– Тут я командую. Я же мастер, – она улыбнулась и вышла.
Ох, думал Гурьев, жмурясь от Вериных прикосновений, ох, да что же это делается такое?! Такие женщины. Такие женщины, – нигде, нигде больше нет таких. Наверное, самое лучшее, что здесь есть, на этой земле – её женщины. За что же мучаются они так?! Был бы я нормальным – полжизни б отдал за то, чтобы женщина с такими руками занималась со мной любовью, сколько мне там отпущено. Господи. Рэйчел.

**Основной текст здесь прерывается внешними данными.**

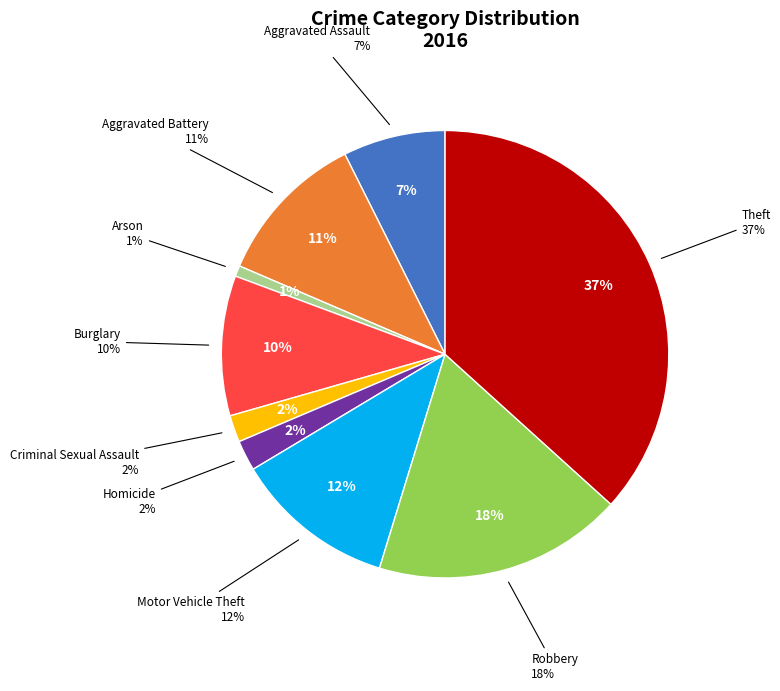

What is the smallest slice in the pie chart?

Arson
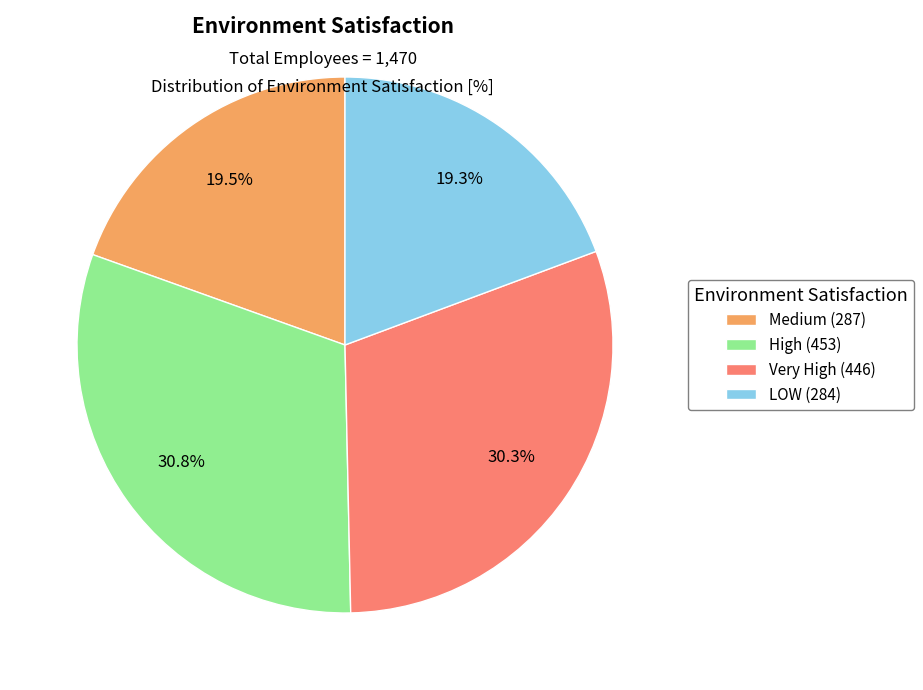

What percentage is NOT represented by Medium?

80.5%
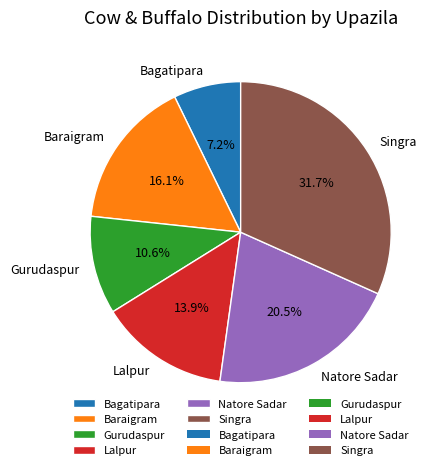

Does any single category account for the majority?

No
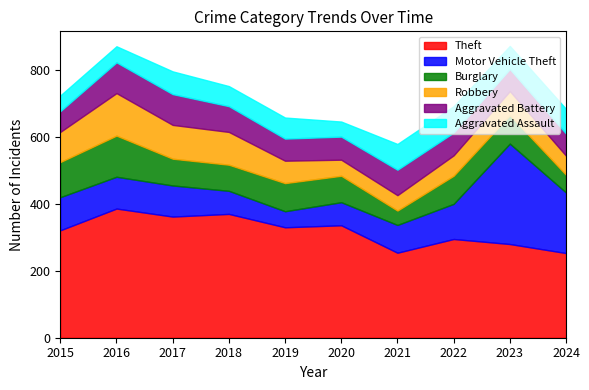

The value of Theft at 2016 is 386. True or false?

True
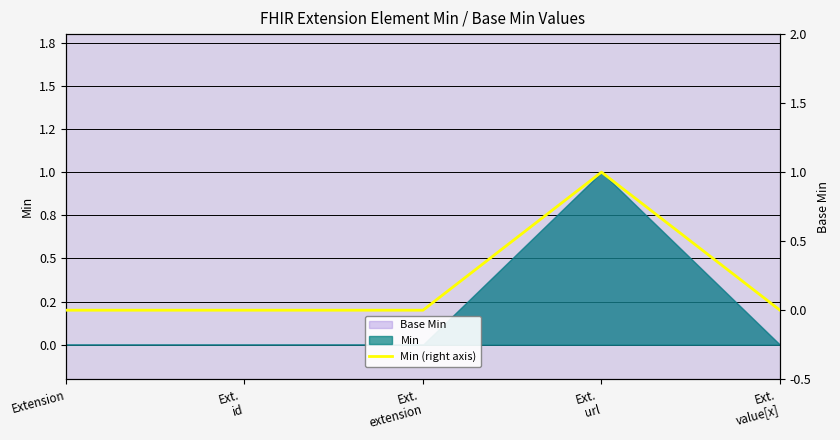

Which has a higher value, Ext.
extension or Ext.
value[x]?

Ext.
extension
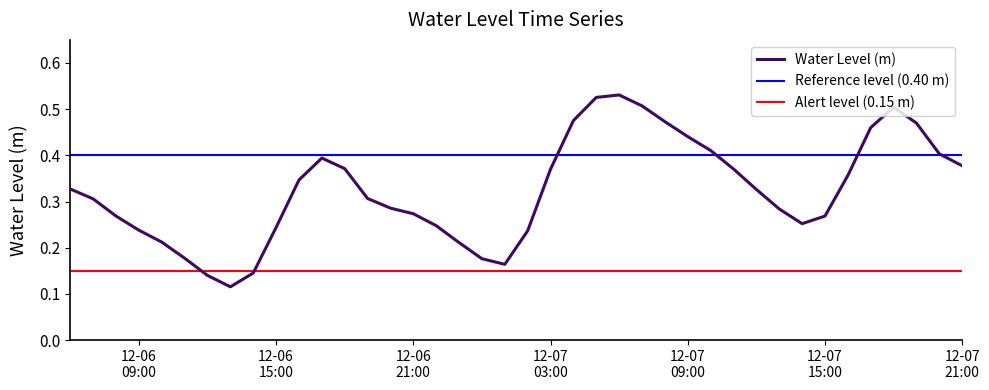

What is the change in value from 2024-12-06 08:00:00 to 2024-12-07 16:00:00?

+0.1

Вера осторожно вытерла ему волосы, расчесала густым гребнем:
– Одеколон твой я не знаю. Запах немного знакомый, а… Заграничный?
– Сорок семь одиннадцать. Старинный рецепт. Кёльнская вода, от него все прочие одеколоны пошли.
– Ах, вон как. Ты мне принеси флакончик. Чтобы всегда наготове был.
– Хорошо. Напиши мне твои данные. И Катюшины.
– Зачем?
– Документы, Веруша.
– Как?!
– Это службишка, не служба, – вздохнул Гурьев.
– Что же служба тогда, Яшенька? – умоляюще посмотрела на него Вера.
– Служба – так жизнь устроить, чтобы всё это никому не нужно было, Вера. Вообще никому. Никогда.
– Господи…
– Вот. А это, – он опять махнул небрежно рукой.
Гурьев ушёл, а Вера долго стояла ещё в раскрытой калитке. Мать вышла, тронула её за плечо, сказала негромко:
– Ты не убивайся так, доченька. Может, выпустят Сергея-то… Время такое, суровое. Разберутся, да и выпустят. Люди говорят, да ведь и выпускают вот… Некоторых…
– Некого выпускать, мама, – Вера посмотрела на мать сухими глазами. – Убили Серёжу, я чувствую, нет его на земле больше.
– Ой, Верка… – затряслись у матери губы. – Ой, Верка, грех это, грех говорить такое, думать даже такое грех… Катюшка-то…
– Грех – с людьми такое творить, мама. Вот – всем грехам грех.